Just be sure and have enough Moca filters. The most important one is on the Point of Entry (PoE) to the house so you don't get noise from outside or mess up your neighbor's signal. It is strongly advised to put a second one on the coaxial leading to your modem. It may not be necessary, but some modems can be noisy, and it is an inexpensive way to avoid problems. So at worse you are wasting $8, but at best you are avoiding intermittent problems that are difficult to trace.


----------



## bradleys (Oct 31, 2007)

I know moCa filters are recommended but the risk for a single family residence is minor - an apartment situation is another story. I suppose least common denominator and all..



> How can I secure my MoCA network and improve its performance?
> 
> Poe Filter
> Because MoCA connects your home network to your coax cable, it is possible for the MoCA signal to carry your network signal out of your home. That means that if a close neighbor has a MoCA adapter of their own, it might be possible for them to connect to your home network. While this isn't very likely, the way to avoid it completely is to install a Point-of-Entry (POE) filter where the coax cable enters your home. Installing a POE filter also prevents signal conflicts with other MoCA networks and improves your MoCA network's performance. A POE filter is easy to install and can be found on TiVo store. Find out how to install your POE filter here: Instructions for installing a POE filter.


https://www.tivo.com/assets/pdfs/mytivo/POEFilterInstallation.pdf

https://www.tivo.com/shop/detail/moca-poe


----------



## Pacomartin (Jun 11, 2013)

bradleys said:


> I know moCa filters are recommended but the risk for a single family residence is minor


I consider the primary reason to be noise management, and the secondary reason to be network interference with your neighbor.

Noise, is variable. Every situation is different. I have talked to the RCN technicians and they say statistically they have a lot of problems without the filters. Also the issues with the modems do not happen a big percentage of the time, but it is cheap insurance. As one report stated simply "What is the cost of a filter compared to the cost of a truck roll?".

It's like too many splits. My system worked with several splits, but I felt it was worth doing the cable rewiring so that I got my wiring down to one 4 way split and my downstream power to 1 dBmV. Every now and then it spikes up to 4 dBmV, but I know my system has enough flexibility to handle transient problems.


----------



## DawnW (Nov 28, 2008)

Thank you. I think I have it now.


----------



## vurbano (Apr 20, 2004)

minis can be wireless for 35 bucks http://www.amazon.com/Linksys-Wireless-AC-Universal-Connector-WUMC710/dp/B0090DX8O8
These work incredibly well for me. Absolutely flawless


----------



## DawnW (Nov 28, 2008)

oh, even better! Thanks.



vurbano said:


> minis can be wireless for 35 bucks http://www.amazon.com/Linksys-Wireless-AC-Universal-Connector-WUMC710/dp/B0090DX8O8
> These work incredibly well for me. Absolutely flawless


----------



## vurbano (Apr 20, 2004)

DawnW said:


> oh, even better! Thanks.


you need wireless AC router. I use an ASUS RT-AC68U


----------



## bradleys (Oct 31, 2007)

Wireless isn't officially supported for streaming (but should work), however, that isn't really the problem with this recomendation. 

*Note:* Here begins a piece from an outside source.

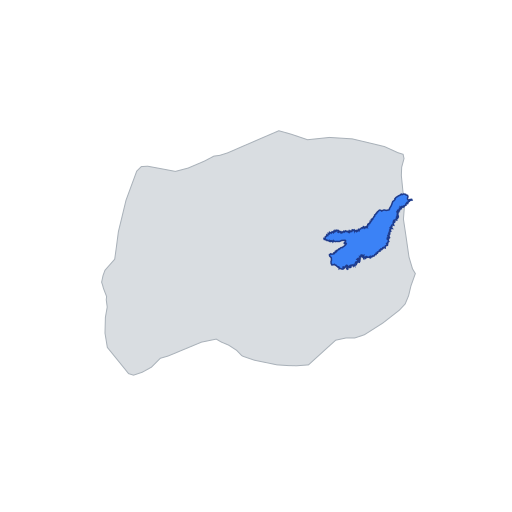 Seate, Mokhotlong, Lesotho shown in context, rotated 39°
{"feature_id": "5366337B91839727568065", "entity_name": "Seate", "entity_type": "district", "adm_level": 2, "iso_a3": "LSO", "parent_name": "Lesotho", "parent_adm1": "Mokhotlong", "projection": "equal_earth", "projection_center": [28.771, -29.06], "detail": "fine", "context": "in_parent", "style": "filled", "palette": "blue", "viewbox_px": 512, "rotation_deg": 39, "n_neighbors": 0, "source": "geoboundaries", "source_scale": "gbopen_adm2", "svg_char_len": 7127}
<svg xmlns="http://www.w3.org/2000/svg" viewBox="0 0 512 512"><g transform="rotate(39 256 256)"><path d="M320.3,338.0L309.1,342.1L307.5,342.4L300.3,341.5L290.8,342.5L283.2,344.7L277.4,345.6L267.8,357.3L250.6,389.1L246.0,395.7L244.7,408.2L240.7,418.0L235.8,425.7L231.0,427.6L216.5,424.5L198.0,420.6L187.2,411.0L177.6,398.5L172.5,389.3L167.2,384.3L165.4,381.5L157.9,377.2L155.0,375.1L152.5,373.5L149.4,367.4L147.6,362.1L148.2,347.4L142.9,338.6L133.7,323.6L127.9,311.3L119.9,294.5L115.0,280.1L109.9,265.1L110.6,258.7L115.3,254.4L129.3,246.8L140.1,241.0L147.9,230.4L156.3,214.5L160.4,204.9L164.5,200.6L169.0,193.8L176.8,178.8L185.5,162.2L194.9,144.3L206.7,139.2L222.9,133.2L238.5,117.6L257.1,104.4L287.0,90.1L301.0,86.5L306.3,84.4L309.7,87.1L313.3,95.3L318.4,102.1L330.2,114.0L335.2,116.9L347.4,134.6L360.5,146.6L375.5,160.5L385.7,167.5L390.9,169.4L395.2,181.7L399.6,190.9L402.1,199.4L401.5,207.8L396.8,228.1L389.8,249.0L384.3,257.6L377.5,263.1L370.9,271.3L368.3,288.0L365.3,307.6L356.7,315.7L350.0,320.9L340.8,327.4L320.3,338.0Z" fill="#d9dde1" stroke="#a8b0b8" stroke-width="1"/><path d="M338.0,202.7L337.7,201.1L338.5,201.3L338.1,200.9L338.9,200.6L339.3,199.9L338.8,197.7L338.3,197.8L338.0,198.8L337.7,199.0L337.4,197.9L338.1,196.8L340.2,195.8L339.7,195.1L339.4,195.0L338.6,195.9L338.3,195.9L337.8,194.7L337.5,194.4L337.0,195.1L336.6,195.2L336.7,193.9L337.5,192.8L338.0,193.0L338.1,194.2L338.7,194.2L339.6,194.7L339.8,194.4L339.0,194.0L339.2,193.8L338.9,193.1L337.8,191.5L337.0,191.1L337.6,190.8L337.1,189.0L337.8,188.6L338.2,189.5L339.2,190.0L339.4,189.2L339.0,188.1L339.3,187.7L339.5,188.5L341.2,190.1L341.3,189.4L340.6,188.7L341.8,188.3L341.8,187.4L342.2,186.9L342.5,187.1L342.4,187.9L342.6,188.5L343.0,186.8L343.4,186.9L344.0,186.2L344.7,185.9L344.8,185.2L345.5,185.7L346.2,185.4L346.2,184.9L345.7,183.9L346.2,184.0L346.9,183.2L346.7,182.3L347.4,182.1L347.8,181.5L347.4,180.2L348.4,179.3L347.6,178.3L348.2,177.8L348.0,177.1L348.5,177.1L348.1,176.0L348.8,175.0L348.5,174.3L349.1,174.0L348.4,173.5L348.9,172.9L348.7,172.1L349.7,172.0L349.7,171.7L349.0,171.6L349.8,170.6L349.3,169.7L349.5,169.3L350.0,169.6L350.4,168.7L351.3,168.4L350.5,167.5L350.2,166.6L351.1,165.5L351.4,164.9L351.2,164.6L350.9,164.9L350.7,164.2L349.9,164.3L349.6,164.1L350.3,163.0L349.7,162.5L350.1,161.2L349.4,161.0L348.5,159.8L347.7,160.4L347.2,160.2L346.7,159.2L347.3,159.1L348.3,158.1L348.3,157.7L347.9,157.5L347.9,158.2L347.6,158.4L346.7,157.1L346.0,157.5L345.7,157.4L345.6,156.8L346.0,156.8L346.4,156.4L346.1,154.6L345.8,154.4L345.5,155.1L345.1,155.1L345.2,153.9L344.6,154.0L344.4,153.7L345.0,152.0L344.4,152.1L343.5,151.8L343.5,151.4L344.0,151.0L343.8,150.5L342.4,149.7L342.5,149.1L343.4,149.6L344.5,148.9L343.6,148.7L343.1,148.0L342.7,148.0L342.9,147.4L342.1,147.0L342.1,146.5L342.5,145.9L343.6,145.4L341.7,144.1L341.7,143.5L342.3,143.1L342.4,142.2L341.9,142.4L341.4,143.4L341.5,142.6L340.9,142.5L340.8,141.3L341.3,141.1L341.3,140.5L342.3,139.8L341.8,139.7L341.6,139.1L342.4,138.1L342.3,137.6L341.2,138.0L340.8,137.4L342.0,136.8L342.1,136.1L341.6,135.6L340.4,136.0L340.2,135.7L340.6,135.2L339.8,135.1L339.7,134.7L340.1,134.4L339.6,133.6L339.4,133.5L339.2,134.0L338.3,133.3L338.8,132.6L338.0,132.5L338.8,131.7L337.5,131.7L337.3,131.4L337.5,131.0L338.6,130.5L338.8,129.9L338.6,129.4L338.0,130.2L337.9,129.5L338.4,128.9L337.5,128.5L338.0,127.7L338.6,128.1L338.9,127.9L337.5,127.1L338.8,126.8L338.7,126.5L338.0,126.4L338.2,125.6L339.4,125.6L339.8,125.1L339.3,124.8L339.2,124.3L339.4,124.0L339.9,124.3L339.9,123.3L340.6,122.2L340.4,121.9L340.1,122.2L339.9,121.8L340.0,121.2L339.7,120.8L339.7,119.0L340.0,118.9L340.0,119.7L340.4,120.1L340.9,119.9L340.3,118.1L340.8,116.8L340.6,116.4L340.7,115.5L341.4,115.2L341.6,114.5L341.9,114.3L341.3,114.0L340.0,115.3L339.3,116.7L338.8,116.7L337.8,116.3L337.2,115.5L336.9,114.4L335.6,113.5L334.3,114.2L333.5,113.9L332.7,114.3L331.3,115.3L331.1,116.2L330.8,116.5L329.9,116.5L329.8,117.8L329.0,119.3L328.0,122.3L327.9,124.1L328.3,124.2L328.5,124.7L328.4,126.1L328.0,127.6L329.4,131.6L329.9,135.2L330.4,135.8L330.4,136.4L328.5,138.7L326.9,139.4L326.2,140.1L325.3,142.0L324.4,141.9L323.2,142.5L323.0,142.9L322.8,144.5L322.6,145.0L322.8,145.3L322.6,145.5L322.6,147.0L322.9,147.1L322.6,147.8L322.8,148.4L322.4,149.5L323.2,150.5L322.9,151.3L323.2,152.1L323.1,153.4L323.6,154.1L323.3,154.5L322.9,154.2L322.7,154.7L323.1,155.0L322.9,155.6L323.6,155.8L323.5,157.1L323.1,157.3L323.7,157.7L323.8,158.2L323.5,158.6L323.8,159.2L323.2,159.8L323.2,160.5L323.6,160.7L323.0,161.1L323.5,161.8L323.5,162.7L324.1,162.9L323.9,163.7L324.3,163.9L323.7,164.1L323.8,164.5L323.0,165.5L322.8,165.3L322.8,164.5L322.3,165.3L321.4,165.5L321.9,166.0L321.1,165.9L321.4,167.2L320.7,167.2L320.2,168.1L320.3,169.0L319.7,170.0L319.9,170.6L319.3,170.7L319.8,171.3L318.9,171.2L319.0,171.9L319.5,172.2L319.3,172.7L318.4,172.9L318.8,173.8L317.4,174.0L317.9,173.5L317.7,173.2L316.8,174.3L316.4,173.9L316.7,174.5L315.8,173.9L315.5,174.7L314.9,174.8L315.1,175.3L314.9,175.4L314.9,175.7L314.5,175.6L314.9,176.8L314.1,177.0L313.9,178.1L313.4,177.3L313.1,177.5L313.1,177.9L313.8,178.5L313.7,178.9L312.5,178.1L312.7,179.4L311.3,179.4L311.2,179.9L309.9,180.0L309.9,180.8L309.2,181.1L309.4,181.6L308.6,181.5L308.6,183.1L307.9,183.0L307.6,183.2L307.5,183.7L307.9,184.2L307.7,184.6L307.0,184.6L306.4,184.0L306.2,184.6L305.1,184.4L304.9,185.4L305.1,185.8L304.8,185.9L304.6,185.5L304.7,184.4L303.9,184.3L302.9,185.0L302.9,185.6L302.2,185.4L301.9,185.7L302.2,187.1L302.0,187.6L300.8,187.1L300.9,188.3L300.4,189.1L301.3,188.8L301.5,189.2L299.9,189.4L300.1,191.0L299.2,191.0L298.8,191.7L298.4,191.6L299.0,192.7L297.9,193.0L298.5,193.7L298.6,194.7L298.9,195.0L298.5,195.3L297.7,195.1L297.8,195.6L298.3,196.0L298.3,196.6L297.8,197.6L298.6,198.6L298.5,199.2L297.8,199.6L298.6,200.2L299.9,199.3L300.3,199.5L301.0,199.0L301.4,199.3L302.2,198.6L304.4,198.2L304.9,197.8L304.9,197.4L304.6,197.3L305.0,197.2L305.2,196.7L305.4,196.9L305.6,196.6L306.0,196.7L306.2,196.4L306.5,196.5L306.5,195.8L306.9,196.2L306.9,195.6L307.4,195.2L308.5,195.0L309.1,194.2L311.7,192.2L312.8,190.0L315.3,187.7L316.0,187.7L316.3,188.0L316.4,190.4L316.7,190.7L317.3,190.6L317.8,189.4L318.4,189.6L318.6,191.1L318.3,193.0L317.7,194.8L317.8,195.1L316.8,196.0L316.5,197.2L316.6,197.6L316.2,198.1L316.3,198.5L315.9,198.6L315.9,199.8L315.6,200.3L315.7,201.3L315.2,201.3L315.4,201.9L315.1,202.1L315.5,202.3L315.2,202.7L315.4,203.0L315.2,203.2L315.4,203.3L314.9,203.8L315.1,204.3L314.9,204.4L315.1,204.6L314.7,204.9L315.1,205.3L314.2,206.5L313.7,206.7L313.6,207.1L312.6,207.4L312.7,208.0L312.2,208.6L312.4,209.0L313.4,209.7L315.6,209.9L317.4,211.9L317.7,213.0L318.5,213.9L319.3,214.7L320.0,214.7L320.4,215.2L321.4,214.5L322.2,213.1L323.3,213.3L323.9,212.8L324.8,213.1L325.8,212.9L326.5,213.1L326.9,212.6L327.3,212.8L327.6,212.5L328.6,213.5L328.7,212.9L331.2,212.0L332.0,211.1L332.1,210.6L331.0,210.3L330.6,209.8L331.1,209.2L332.3,209.2L332.4,208.5L332.1,207.4L332.1,206.3L333.0,205.9L334.3,208.6L335.3,208.9L335.6,208.2L334.3,207.2L334.4,206.2L335.9,206.1L336.6,205.5L336.8,204.9L336.5,204.4L335.1,205.3L335.0,204.8L335.2,203.9L336.7,202.2L338.0,202.7Z" fill="#3b82f6" stroke="#1e3a8a" stroke-width="1.5"/></g></svg>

The issue is you would need one of these at each access point in your home... You would also need to make sure it will work with your existing wireless router or upgrade to the companion lynksis router as well.

Most modern'ish homes already have coax drops conveniently located throughout the home making moCa cheaper and more reliable than this meathod.

That said, no reason this wireless AC router won't work - but as I said, you are going to need 4 of them - one for each mini.

If you go moCa - you just need one Actiontec bridge and a tivo will work at any coax drop in your house.

If you have one hard to reach spot without either a coax or Ethernet drop - this is a great suggestion.


----------



## jcthorne (Jan 28, 2002)

DawnW said:


> oh, even better! Thanks.


No, not better. If you have coax OR Ethernet at each tv location, stick with the hard wired solution. You will be miles ahead in reliability and ease of use.

The wireless work around is only to be considered if a hard wired solution is not available and its not supported by tivo because of its problems.


----------



## DawnW (Nov 28, 2008)

Actually after I posted I wondered about this.

Thanks

Dawn



jcthorne said:


> No, not better. If you have coax OR Ethernet at each tv location, stick with the hard wired solution. You will be miles ahead in reliability and ease of use.
> 
> The wireless work around is only to be considered if a hard wired solution is not available and its not supported by tivo because of its problems.


----------